A be-draggled black cat mournfully looked into my eyes as I thought about switching places with him.

At least out on the roof, I might not be attacked by some native spook.

My flesh almost jumped off my skeleton as a terrible screeching pierced the silent night.  

Footsteps scurried past our door and down the stairs.

In a flash, Captain Sam was up out of his bed, his Colt drawn.  Me?

I thought about staying right where I was until it hit me:

 I would be all alone in a dark room in a haunted house. 

I decided I couldn't leave my friend to face spooks all on his own.

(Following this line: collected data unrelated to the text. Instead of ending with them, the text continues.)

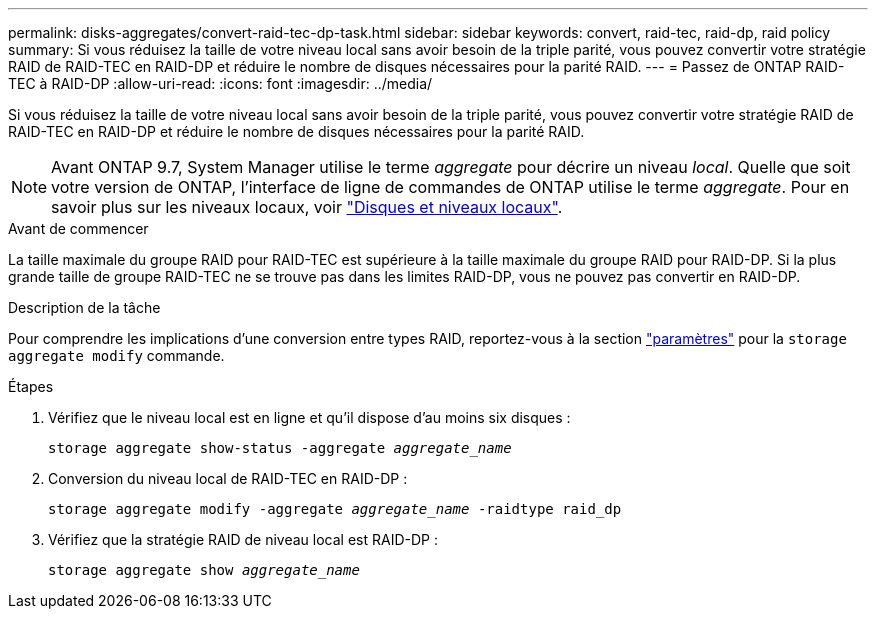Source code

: ---
permalink: disks-aggregates/convert-raid-tec-dp-task.html 
sidebar: sidebar 
keywords: convert, raid-tec, raid-dp, raid policy 
summary: Si vous réduisez la taille de votre niveau local sans avoir besoin de la triple parité, vous pouvez convertir votre stratégie RAID de RAID-TEC en RAID-DP et réduire le nombre de disques nécessaires pour la parité RAID. 
---
= Passez de ONTAP RAID-TEC à RAID-DP
:allow-uri-read: 
:icons: font
:imagesdir: ../media/


[role="lead"]
Si vous réduisez la taille de votre niveau local sans avoir besoin de la triple parité, vous pouvez convertir votre stratégie RAID de RAID-TEC en RAID-DP et réduire le nombre de disques nécessaires pour la parité RAID.


NOTE: Avant ONTAP 9.7, System Manager utilise le terme _aggregate_ pour décrire un niveau _local_. Quelle que soit votre version de ONTAP, l'interface de ligne de commandes de ONTAP utilise le terme _aggregate_. Pour en savoir plus sur les niveaux locaux, voir link:../disks-aggregates/index.html["Disques et niveaux locaux"].

.Avant de commencer
La taille maximale du groupe RAID pour RAID-TEC est supérieure à la taille maximale du groupe RAID pour RAID-DP. Si la plus grande taille de groupe RAID-TEC ne se trouve pas dans les limites RAID-DP, vous ne pouvez pas convertir en RAID-DP.

.Description de la tâche
Pour comprendre les implications d'une conversion entre types RAID, reportez-vous à la section https://docs.netapp.com/us-en/ontap-cli/storage-aggregate-modify.html#parameters["paramètres"^] pour la `storage aggregate modify` commande.

.Étapes
. Vérifiez que le niveau local est en ligne et qu'il dispose d'au moins six disques :
+
`storage aggregate show-status -aggregate _aggregate_name_`

. Conversion du niveau local de RAID-TEC en RAID-DP :
+
`storage aggregate modify -aggregate _aggregate_name_ -raidtype raid_dp`

. Vérifiez que la stratégie RAID de niveau local est RAID-DP :
+
`storage aggregate show _aggregate_name_`


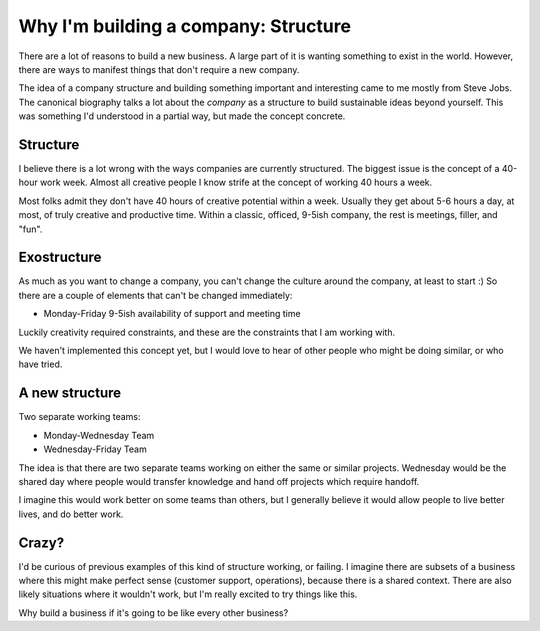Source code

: Why I'm building a company: Structure
=====================================

There are a lot of reasons to build a new business.
A large part of it is wanting something to exist in the world.
However,
there are ways to manifest things that don't require a new company.

The idea of a company structure and building something important and interesting came to me mostly from Steve Jobs.
The canonical biography talks a lot about the *company* as a structure to build sustainable ideas beyond yourself.
This was something I'd understood in a partial way,
but made the concept concrete.

Structure
---------

I believe there is a lot wrong with the ways companies are currently structured.
The biggest issue is the concept of a 40-hour work week.
Almost all creative people I know strife at the concept of working 40 hours a week.

Most folks admit they don't have 40 hours of creative potential within a week.
Usually they get about 5-6 hours a day,
at most,
of truly creative and productive time.
Within a classic, officed, 9-5ish company,
the rest is meetings, filler, and "fun".

Exostructure
------------

As much as you want to change a company,
you can't change the culture around the company,
at least to start :)
So there are a couple of elements that can't be changed immediately:

* Monday-Friday 9-5ish availability of support and meeting time

Luckily creativity required constraints,
and these are the constraints that I am working with.

We haven't implemented this concept yet,
but I would love to hear of other people who might be doing similar,
or who have tried.

A new structure
---------------

Two separate working teams:

* Monday-Wednesday Team
* Wednesday-Friday Team

The idea is that there are two separate teams working on either the same or similar projects.
Wednesday would be the shared day where people would transfer knowledge and hand off projects which require handoff.

I imagine this would work better on some teams than others,
but I generally believe it would allow people to live better lives,
and do better work.

Crazy?
------

I'd be curious of previous examples of this kind of structure working,
or failing.
I imagine there are subsets of a business where this might make perfect sense (customer support, operations),
because there is a shared context.
There are also likely situations where it wouldn't work,
but I'm really excited to try things like this.

Why build a business if it's going to be like every other business?
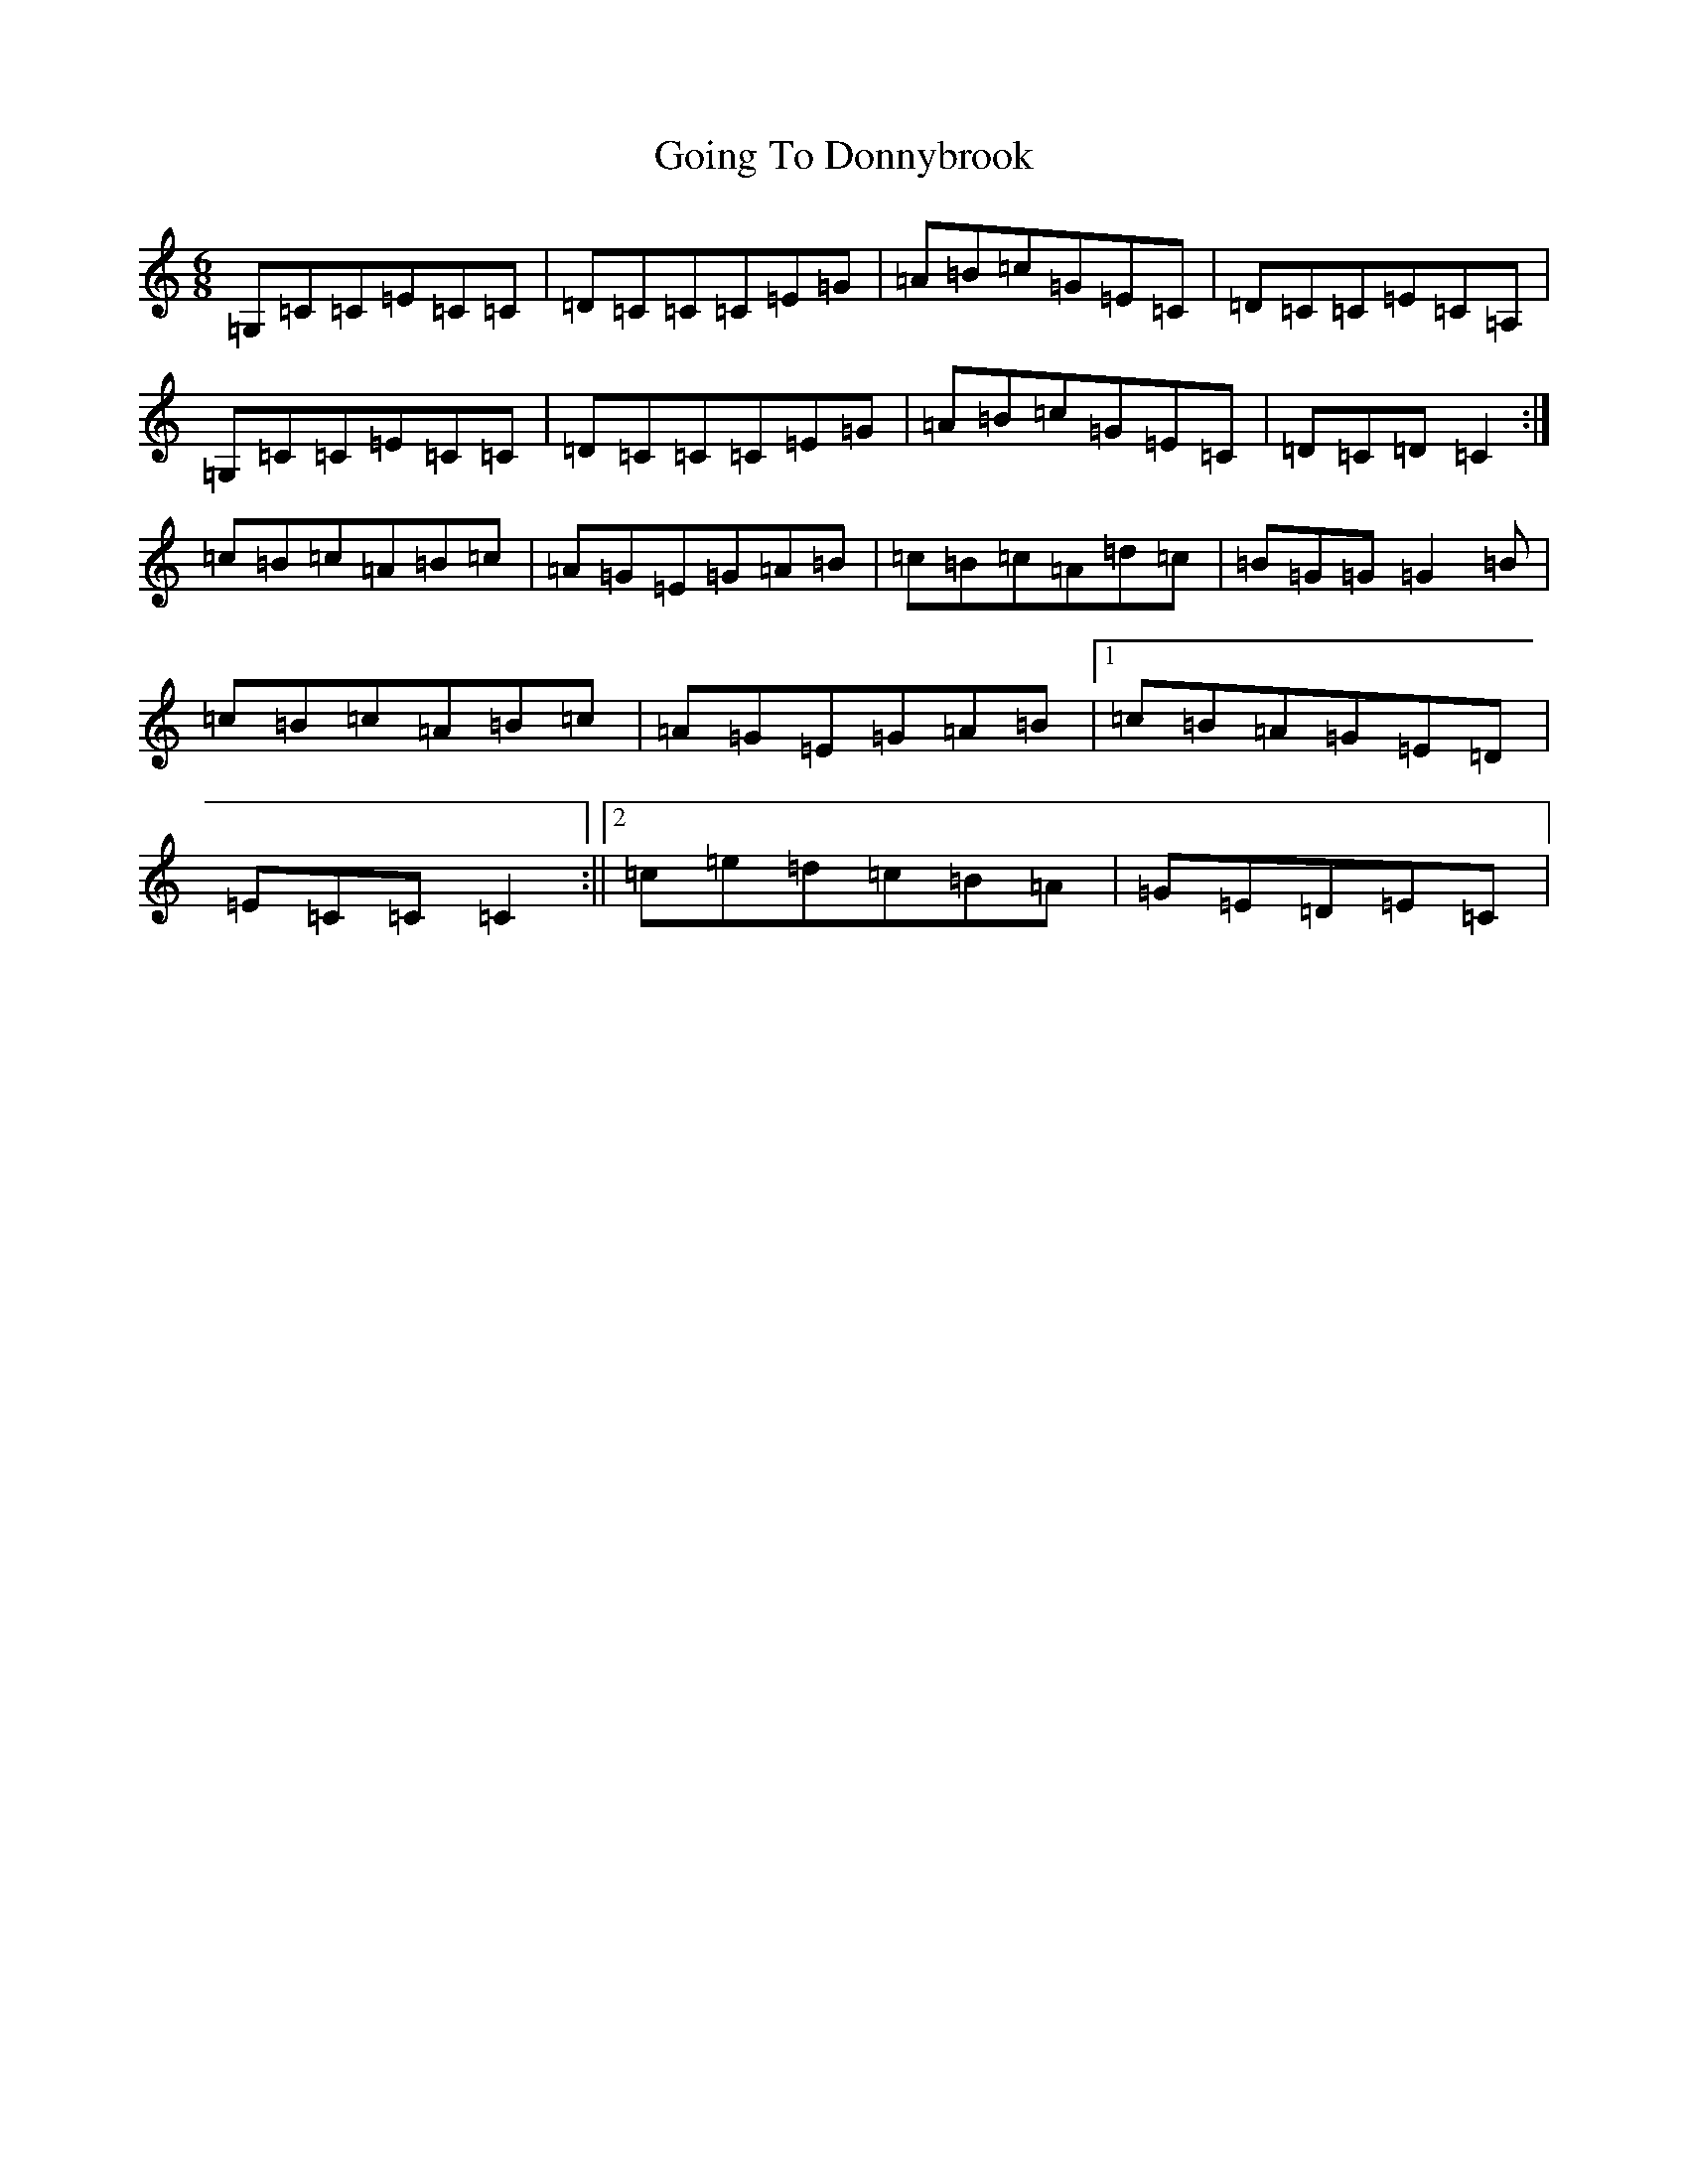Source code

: X: 8161
T: Going To Donnybrook
S: https://thesession.org/tunes/735#setting735
Z: G Major
R: jig
M:6/8
L:1/8
K: C Major
=G,=C=C=E=C=C|=D=C=C=C=E=G|=A=B=c=G=E=C|=D=C=C=E=C=A,|=G,=C=C=E=C=C|=D=C=C=C=E=G|=A=B=c=G=E=C|=D=C=D=C2:|=c=B=c=A=B=c|=A=G=E=G=A=B|=c=B=c=A=d=c|=B=G=G=G2=B|=c=B=c=A=B=c|=A=G=E=G=A=B|1=c=B=A=G=E=D|=E=C=C=C2:||2=c=e=d=c=B=A|=G=E=D=E=C|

There was a screaming woman in a white night gown, running as if Hell itself was hot on her shapely heels ...

hey, I am a writer.  I notice details ... like how flimsy her gown really was.

Still I could see nothing behind her.

Captain Sam saw my frown

"Sammy, my eyes are not like yours.  There is a specter of a bloody man chasing the poor woman."

That did it.  

I swore off any more adventuring with him.  

I promptly forgot my promise when the Xanadu set sail for Paris the next year.

So sue me.  I am a man of notions.  Besides, Paris had that new Can-Can dance to oggle, ah, I mean to describe for my readers.

Captain Sam did some swearing of his own as, wouldn't you know, 

that scared witless woman scurried down into the dark basement.

"Danged females," I huffed as I ran after Captain Sam.  

"Why do they always insist on going down instead of out in situations like this?"

"She's being herded by that spirit, Sammy.  But to where and to what end?"

We both pulled up short at the answer to that question, waiting for the poor woman in the cellar.

"M-MaMa.  MaMa!  Why did you kill Step-Papa and then me?  He forced himself on me.  

Forced himselfHe was to blame.  Not me!  I was innocent.  Innocent!"

The ghoul's lips turned up in hellish glee to reveal sharp, sharp teeth. 

 "I was innocent.  But no longer.  No longer!"

With the speed of the vengeful dead, the murdered girl leapt upon her mother 

who turned to Captain Sam as her slender throat gushed bright red blood as it was gnawed by her daughter's biting teeth.

"Help me.  Help me!"

Captain Sam stiffened and stood death-still, slowly shaking his head. 

 "No.  You helped yourself to that which was not yours to take.  Now, you must pay that debt in this life ... and in whatever lays after."

He turned to me, his eyes windows into that realm waiting for the murdering mother.  

"Sammy, her mother's life may not be enough for this ghoul.  I suggest ...."

He didn't have to say another word.  We reporters are quick like that.

With the great reluctance that came with leaving the screaming woman to her grisly fate, I went up the steps ... three at a time.